Кисё опустился перед Томоко на одно колено и положил ладонь на ее лоб.
– Не нужно, Игараси-сан.
Голубоватое свечение, которое видел Акио, теперь мягко обтекало руку Каматы.
– Тут уже ничем не поможешь. – Голос Кисё звучал твердо, но вместе с тем ласково, как будто он уговаривал непослушного ребенка. – Мне правда очень жаль.
– Да как же… как же это…
Томоко отвернулась от Акио и смотрела теперь только на официанта из «Тако». Затем она медленно прикрыла глаза, и Акио уже было подумал, что она потеряла сознание, но девушка снова заговорила:
– Вы ведь… придумали тогда, Камата-сама, историю про осьминога, которого научили понимать человеческую речь и теперь он будто бы живет в нашем кампусе…
– Придумал, Ясуда-сан. – Признался Кисё.
Она помолчала немного, собираясь с силами.

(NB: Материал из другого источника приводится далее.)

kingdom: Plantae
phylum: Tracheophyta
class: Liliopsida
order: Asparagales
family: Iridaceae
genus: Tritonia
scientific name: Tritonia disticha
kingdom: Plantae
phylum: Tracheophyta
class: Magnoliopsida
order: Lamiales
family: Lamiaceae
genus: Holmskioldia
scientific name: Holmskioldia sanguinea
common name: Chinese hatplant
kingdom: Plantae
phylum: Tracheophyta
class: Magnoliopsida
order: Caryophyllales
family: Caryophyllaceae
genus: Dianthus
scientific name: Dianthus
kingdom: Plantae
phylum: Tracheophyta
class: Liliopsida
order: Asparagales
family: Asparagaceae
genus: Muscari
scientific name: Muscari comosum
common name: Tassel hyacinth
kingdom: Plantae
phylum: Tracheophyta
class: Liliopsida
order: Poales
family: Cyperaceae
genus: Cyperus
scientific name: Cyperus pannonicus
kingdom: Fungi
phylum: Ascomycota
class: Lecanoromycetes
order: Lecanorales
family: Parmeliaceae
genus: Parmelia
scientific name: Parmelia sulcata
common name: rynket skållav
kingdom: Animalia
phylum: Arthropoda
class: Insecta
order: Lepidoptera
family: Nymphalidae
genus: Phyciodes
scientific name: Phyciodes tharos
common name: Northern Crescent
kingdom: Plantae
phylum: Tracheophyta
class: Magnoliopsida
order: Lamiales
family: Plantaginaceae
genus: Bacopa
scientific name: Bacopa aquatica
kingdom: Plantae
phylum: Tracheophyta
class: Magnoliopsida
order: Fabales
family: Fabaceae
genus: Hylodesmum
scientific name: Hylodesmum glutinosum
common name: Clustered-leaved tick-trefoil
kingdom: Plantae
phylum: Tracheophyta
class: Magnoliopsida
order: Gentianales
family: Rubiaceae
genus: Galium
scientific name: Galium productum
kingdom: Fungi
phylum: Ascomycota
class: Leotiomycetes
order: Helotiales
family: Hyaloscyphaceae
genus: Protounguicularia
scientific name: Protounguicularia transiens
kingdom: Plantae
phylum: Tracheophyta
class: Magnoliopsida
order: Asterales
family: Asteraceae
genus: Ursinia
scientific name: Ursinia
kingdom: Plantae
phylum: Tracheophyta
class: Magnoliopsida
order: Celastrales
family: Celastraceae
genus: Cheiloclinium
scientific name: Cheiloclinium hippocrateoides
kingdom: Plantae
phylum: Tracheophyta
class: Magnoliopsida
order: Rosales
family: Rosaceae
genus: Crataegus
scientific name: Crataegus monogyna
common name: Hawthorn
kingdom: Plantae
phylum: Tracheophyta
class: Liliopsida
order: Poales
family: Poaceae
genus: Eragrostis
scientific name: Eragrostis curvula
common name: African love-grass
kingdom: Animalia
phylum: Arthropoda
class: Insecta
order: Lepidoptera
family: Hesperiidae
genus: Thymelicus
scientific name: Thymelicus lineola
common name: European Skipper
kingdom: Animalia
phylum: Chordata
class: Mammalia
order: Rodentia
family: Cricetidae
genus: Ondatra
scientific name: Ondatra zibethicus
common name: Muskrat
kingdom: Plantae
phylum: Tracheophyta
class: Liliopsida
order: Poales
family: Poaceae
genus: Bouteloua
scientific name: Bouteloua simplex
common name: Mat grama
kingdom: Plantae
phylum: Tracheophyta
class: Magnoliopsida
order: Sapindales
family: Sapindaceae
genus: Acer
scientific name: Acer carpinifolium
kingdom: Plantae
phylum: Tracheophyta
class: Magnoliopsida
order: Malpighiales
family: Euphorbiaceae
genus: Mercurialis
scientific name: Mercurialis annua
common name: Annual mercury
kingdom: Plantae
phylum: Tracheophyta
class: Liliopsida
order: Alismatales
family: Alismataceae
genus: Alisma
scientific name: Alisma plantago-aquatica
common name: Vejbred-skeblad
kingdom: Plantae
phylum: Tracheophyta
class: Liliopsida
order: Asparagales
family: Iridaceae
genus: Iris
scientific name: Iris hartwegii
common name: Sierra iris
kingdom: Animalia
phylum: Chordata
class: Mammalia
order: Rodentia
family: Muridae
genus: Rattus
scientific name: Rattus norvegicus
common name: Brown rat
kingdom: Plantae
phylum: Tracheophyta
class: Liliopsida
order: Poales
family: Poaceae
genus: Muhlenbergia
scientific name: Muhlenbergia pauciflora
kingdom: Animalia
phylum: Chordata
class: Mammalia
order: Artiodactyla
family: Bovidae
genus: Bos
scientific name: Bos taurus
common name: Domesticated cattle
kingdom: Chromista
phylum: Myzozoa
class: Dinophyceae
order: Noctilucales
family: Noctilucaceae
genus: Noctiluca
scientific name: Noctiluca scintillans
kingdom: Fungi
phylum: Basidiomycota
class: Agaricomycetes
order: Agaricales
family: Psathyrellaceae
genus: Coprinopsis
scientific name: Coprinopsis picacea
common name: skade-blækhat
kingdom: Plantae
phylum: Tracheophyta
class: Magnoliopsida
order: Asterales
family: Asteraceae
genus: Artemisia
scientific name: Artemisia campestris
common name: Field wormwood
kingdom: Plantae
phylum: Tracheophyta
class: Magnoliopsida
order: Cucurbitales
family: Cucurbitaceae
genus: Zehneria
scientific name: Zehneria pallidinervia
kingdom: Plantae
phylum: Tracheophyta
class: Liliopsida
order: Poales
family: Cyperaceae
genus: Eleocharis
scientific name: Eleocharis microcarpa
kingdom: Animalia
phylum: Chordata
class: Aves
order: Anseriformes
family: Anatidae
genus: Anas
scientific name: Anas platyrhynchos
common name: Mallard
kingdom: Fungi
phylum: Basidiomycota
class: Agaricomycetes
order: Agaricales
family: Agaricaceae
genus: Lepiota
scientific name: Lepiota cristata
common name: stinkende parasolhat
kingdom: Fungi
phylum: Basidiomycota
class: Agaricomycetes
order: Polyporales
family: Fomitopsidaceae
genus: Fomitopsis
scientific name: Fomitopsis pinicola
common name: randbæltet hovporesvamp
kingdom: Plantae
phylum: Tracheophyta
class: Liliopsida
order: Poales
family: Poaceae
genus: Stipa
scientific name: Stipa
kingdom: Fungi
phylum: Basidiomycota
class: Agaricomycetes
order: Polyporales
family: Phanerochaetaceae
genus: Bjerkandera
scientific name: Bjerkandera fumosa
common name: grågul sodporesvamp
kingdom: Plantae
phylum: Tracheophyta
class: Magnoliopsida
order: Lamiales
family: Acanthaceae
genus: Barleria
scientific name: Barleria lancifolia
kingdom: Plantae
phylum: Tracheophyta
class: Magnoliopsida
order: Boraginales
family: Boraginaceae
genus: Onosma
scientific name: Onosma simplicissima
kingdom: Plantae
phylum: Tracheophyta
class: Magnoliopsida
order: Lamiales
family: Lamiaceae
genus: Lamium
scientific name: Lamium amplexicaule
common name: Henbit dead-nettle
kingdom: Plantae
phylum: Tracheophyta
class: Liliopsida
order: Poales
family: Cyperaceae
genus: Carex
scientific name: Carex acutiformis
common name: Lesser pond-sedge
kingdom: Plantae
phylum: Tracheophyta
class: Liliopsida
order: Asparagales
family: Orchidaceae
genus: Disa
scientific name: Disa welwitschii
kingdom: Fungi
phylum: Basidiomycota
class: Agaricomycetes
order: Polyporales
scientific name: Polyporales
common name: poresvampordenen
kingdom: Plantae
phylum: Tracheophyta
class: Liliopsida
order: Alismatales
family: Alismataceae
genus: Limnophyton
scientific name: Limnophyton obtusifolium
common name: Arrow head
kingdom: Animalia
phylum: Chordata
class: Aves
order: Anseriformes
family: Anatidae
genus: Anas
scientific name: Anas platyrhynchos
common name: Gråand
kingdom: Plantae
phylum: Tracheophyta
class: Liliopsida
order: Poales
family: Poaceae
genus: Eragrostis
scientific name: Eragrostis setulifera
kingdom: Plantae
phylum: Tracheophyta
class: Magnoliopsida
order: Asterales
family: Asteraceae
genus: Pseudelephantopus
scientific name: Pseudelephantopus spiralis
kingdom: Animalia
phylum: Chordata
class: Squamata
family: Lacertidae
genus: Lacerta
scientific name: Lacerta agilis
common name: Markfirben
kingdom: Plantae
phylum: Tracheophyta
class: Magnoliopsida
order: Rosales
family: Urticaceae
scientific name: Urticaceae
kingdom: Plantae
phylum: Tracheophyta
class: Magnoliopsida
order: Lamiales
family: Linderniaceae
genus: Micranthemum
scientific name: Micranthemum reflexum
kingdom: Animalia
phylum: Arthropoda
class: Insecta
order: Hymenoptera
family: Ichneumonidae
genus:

– А я, дурочка, вам тогда поверила.
– Это ничего, Ясуда-сан. Хорошие девушки часто бывают доверчивыми.
Томоко снова попыталась улыбнуться.
– Это была… смешная история, Камата-сама… про осьминога, к которому приходят побеседовать профессора университета. Я думаю, было бы здорово тоже когда-нибудь поговорить с ним.
– Простите меня, Ясуда-сан. Я виноват перед вами.
– Ничего… это… ничего. Я ведь сама вас тогда попросила.
Акио почувствовал, что тело девушки становится все тяжелее, словно его притягивала мокрая от дождя земля. Он бросил отчаянный взгляд на Камату, который, застыв как изваяние, гладил Томоко ладонью по слипшимся от крови волосам – при любых других обстоятельствах Акио просто убил бы его за это.
– Уходите отсюда, Игараси-сан.
– Что?! Но Томоко, она ведь…
– Она умерла. – Кисё посмотрел Акио в глаза. – Она должна была умереть несколько месяцев назад, Игараси-сан, но она слишком любила вас и потому страдала все это время.
– Что… что ты такое говоришь?! – Акио подумал, что он, наверное, спит и видит какой-то кошмарный сон, от которого все никак не может проснуться.